## QUOTED PASSAGE
=== Section Start ===
Immotion Group (AIM:IMMO.L), the UK-based immersive virtual reality (“VR”) out-of-home entertainment business, is pleased to announce its preliminary results for the year ended 31 December 2019. The full announcement can be found here. A summary and highlights are detailed below.
26 June 2020
Financial Highlights – 2019
- Total revenue £3,624,000 (£3,606,000 of which from continuing operations)
- Revenue from VR Operations increased 221% to £2,932,000
- H2 VR revenue increased to £1,785,000 (H1: £1,147,000)
- Total underlying EBITDA loss from continuing operations £2,458,000 – in line with expectations
- Total underlying loss before tax £4,443,0001
- Total underlying loss per share 1.72p1
2019 Operational Highlights
- Focus on profitable Partner model driving growth
- Partner model gained significant traction
- Partnership deals with top quality high footfall sites including Merlin, Shedd Aquarium and Mandalay Bay
- Partner installed base increased four-fold to 185 headsets (2018: 46)
=== Section End ===
In the results announcement, by what percentage did revenue from VR Operations increase in 2019, and to what amount?

## DATA EXCERPTS
=== Section Start ===
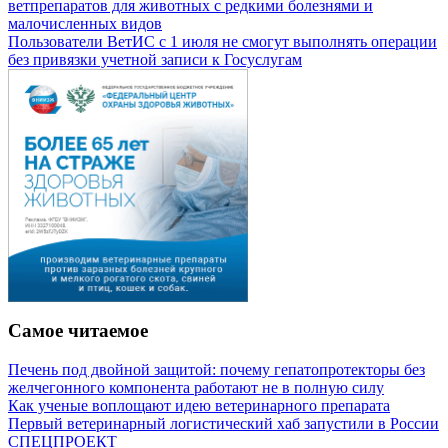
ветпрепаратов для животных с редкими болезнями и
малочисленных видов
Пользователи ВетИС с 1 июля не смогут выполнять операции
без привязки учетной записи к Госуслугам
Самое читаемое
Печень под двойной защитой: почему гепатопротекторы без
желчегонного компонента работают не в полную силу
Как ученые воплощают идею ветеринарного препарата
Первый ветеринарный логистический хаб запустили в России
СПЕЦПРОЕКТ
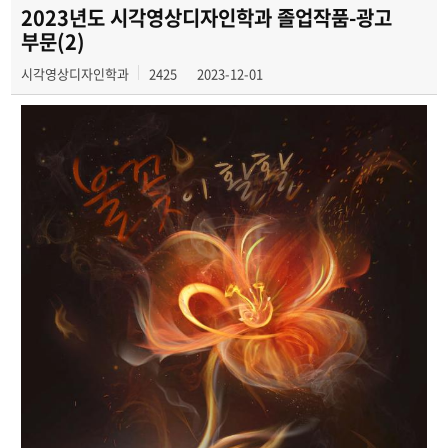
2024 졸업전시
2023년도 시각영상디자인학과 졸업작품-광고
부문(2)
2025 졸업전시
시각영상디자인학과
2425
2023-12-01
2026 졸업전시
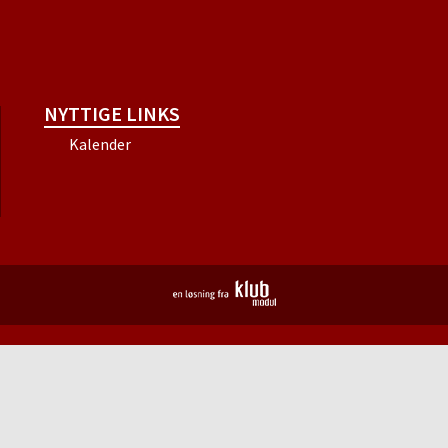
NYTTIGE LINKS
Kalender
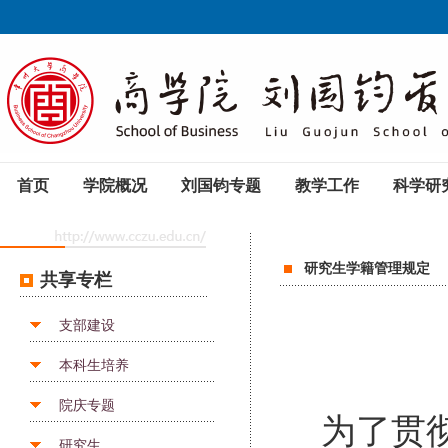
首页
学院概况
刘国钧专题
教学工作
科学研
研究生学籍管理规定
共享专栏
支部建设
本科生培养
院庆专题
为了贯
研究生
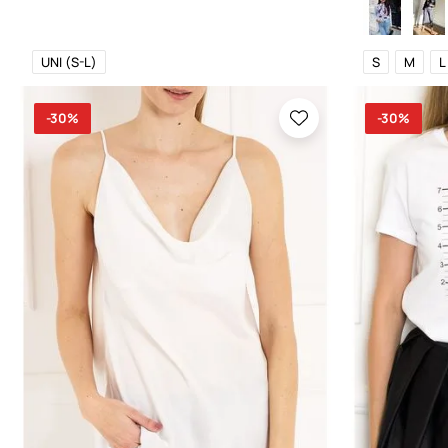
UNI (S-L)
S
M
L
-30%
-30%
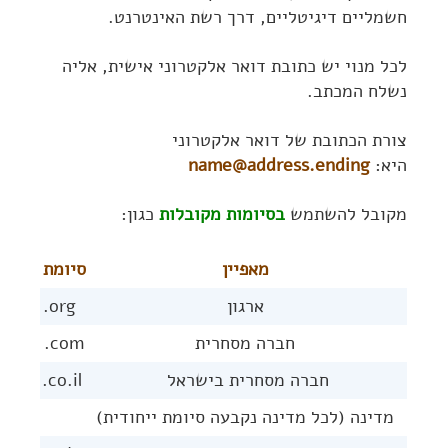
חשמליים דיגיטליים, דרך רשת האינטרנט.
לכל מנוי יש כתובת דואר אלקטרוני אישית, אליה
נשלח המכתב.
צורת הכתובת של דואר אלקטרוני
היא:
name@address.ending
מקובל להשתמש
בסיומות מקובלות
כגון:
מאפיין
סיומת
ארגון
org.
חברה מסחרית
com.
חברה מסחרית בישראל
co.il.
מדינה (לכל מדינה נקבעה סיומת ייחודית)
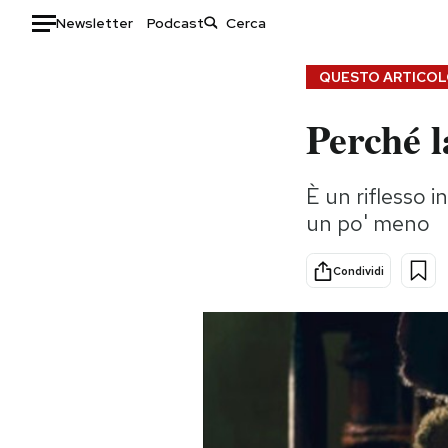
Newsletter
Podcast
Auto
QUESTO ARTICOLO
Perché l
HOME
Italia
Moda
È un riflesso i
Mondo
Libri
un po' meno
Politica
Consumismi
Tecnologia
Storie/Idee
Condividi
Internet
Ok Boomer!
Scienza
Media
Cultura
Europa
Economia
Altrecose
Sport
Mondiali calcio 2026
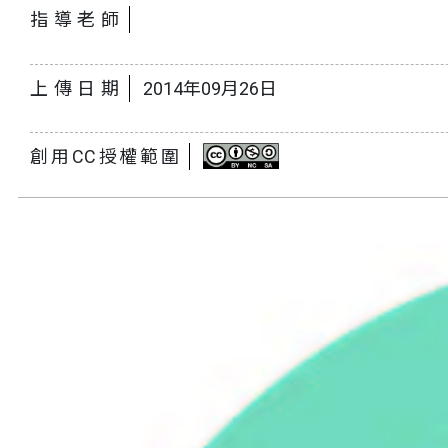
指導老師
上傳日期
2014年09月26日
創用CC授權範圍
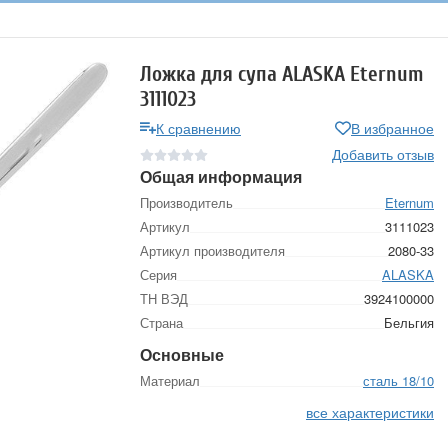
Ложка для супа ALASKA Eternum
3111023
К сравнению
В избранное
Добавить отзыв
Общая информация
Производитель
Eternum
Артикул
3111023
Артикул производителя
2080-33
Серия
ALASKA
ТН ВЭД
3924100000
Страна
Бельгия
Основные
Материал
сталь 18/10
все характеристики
=== Section End ===
## SOLUTION FOR THIS TASK
It increased 221% to £2,932,000.